64th ISI World Statistics Congress - Ottawa, Canada

64th ISI World Statistics Congress - Ottawa, Canada

Extracting meaningful information from web data on real estate – challenges and experiences from the Web Intelligence Network

Author

KP
Klaudia Peszat

Co-author

  • D
    Dominik Dabrowski

Conference

64th ISI World Statistics Congress - Ottawa, Canada

Format: IPS Abstract

Keywords: big data, experimental, official statistics

Session: IPS 200 - Challenges of Natural Language Processing techniques in official statistics

Tuesday 18 July 10 a.m. - noon (Canada/Eastern)

Abstract

This paper presents the challenges related to applying Natural Language Processes (NLP) to web data from real estate on-line offers, in order to extract information which could complement official statistics.

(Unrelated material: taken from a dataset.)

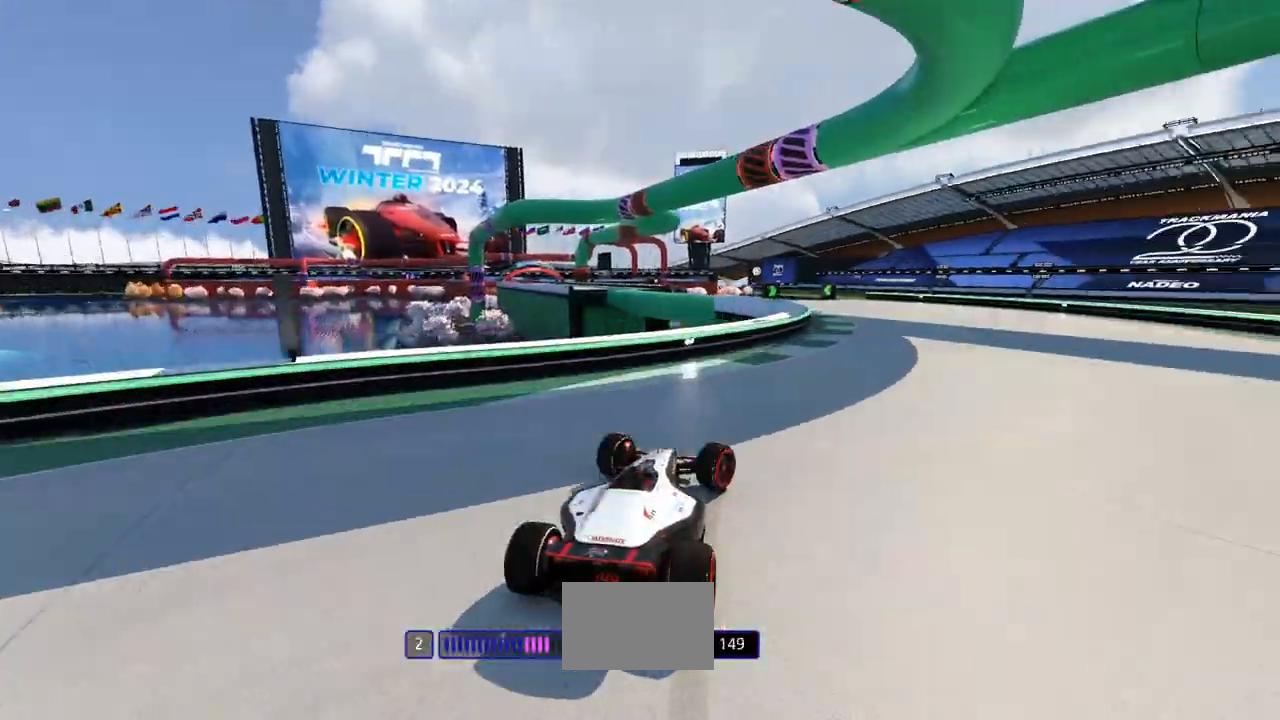
{"keys": ["left", "up"], "events": [[67, "right", "up"], [467, "left", "down"]]}
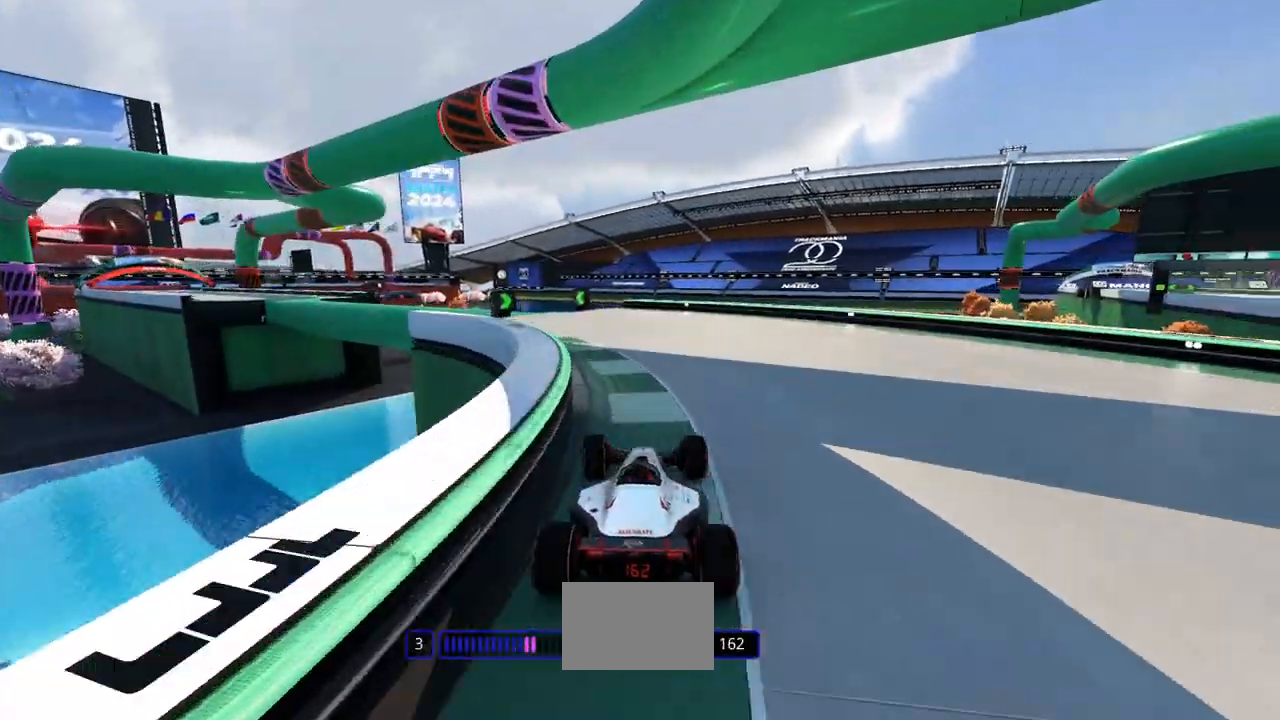
{"keys": ["left", "up"], "events": [[300, "left", "up"], [333, "left", "down"]]}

The study is part of an experimental stream of the ESSnet Web Intelligence Network project, whose aim is to explore the possibility of producing new and augmenting existing statistics via the European platform - Web Intelligence Hub (WIH).
The information acquired from web data may be used to monitor the ongoing changes on the real estate market in a timelier manner and provide new indicators. Especially for observing the trend lines and providing better view on the conditions of the offered properties. On-line real estate sales or rental offers cover a wide range of additional information, from the characteristics of the building, through the property surrounding area, to the elements of amenities available in the property. Those information may be used for the process of imputation or construction of new indicators, allowing to observe a greater variety of offered properties. This leads to the problem of extracting valuable information from highly unstructured data and provide adequate input to the machine learning models to automatically classify large number of offers. It appears that Natural Language Processing techniques appear to be particularly useful. However, a number of challenges and methodological issues related to their application, such as type of method used for building the model (supervised or unsupervised), re-training, manual classification, just to name a few, have to be investigated and considered in great detail.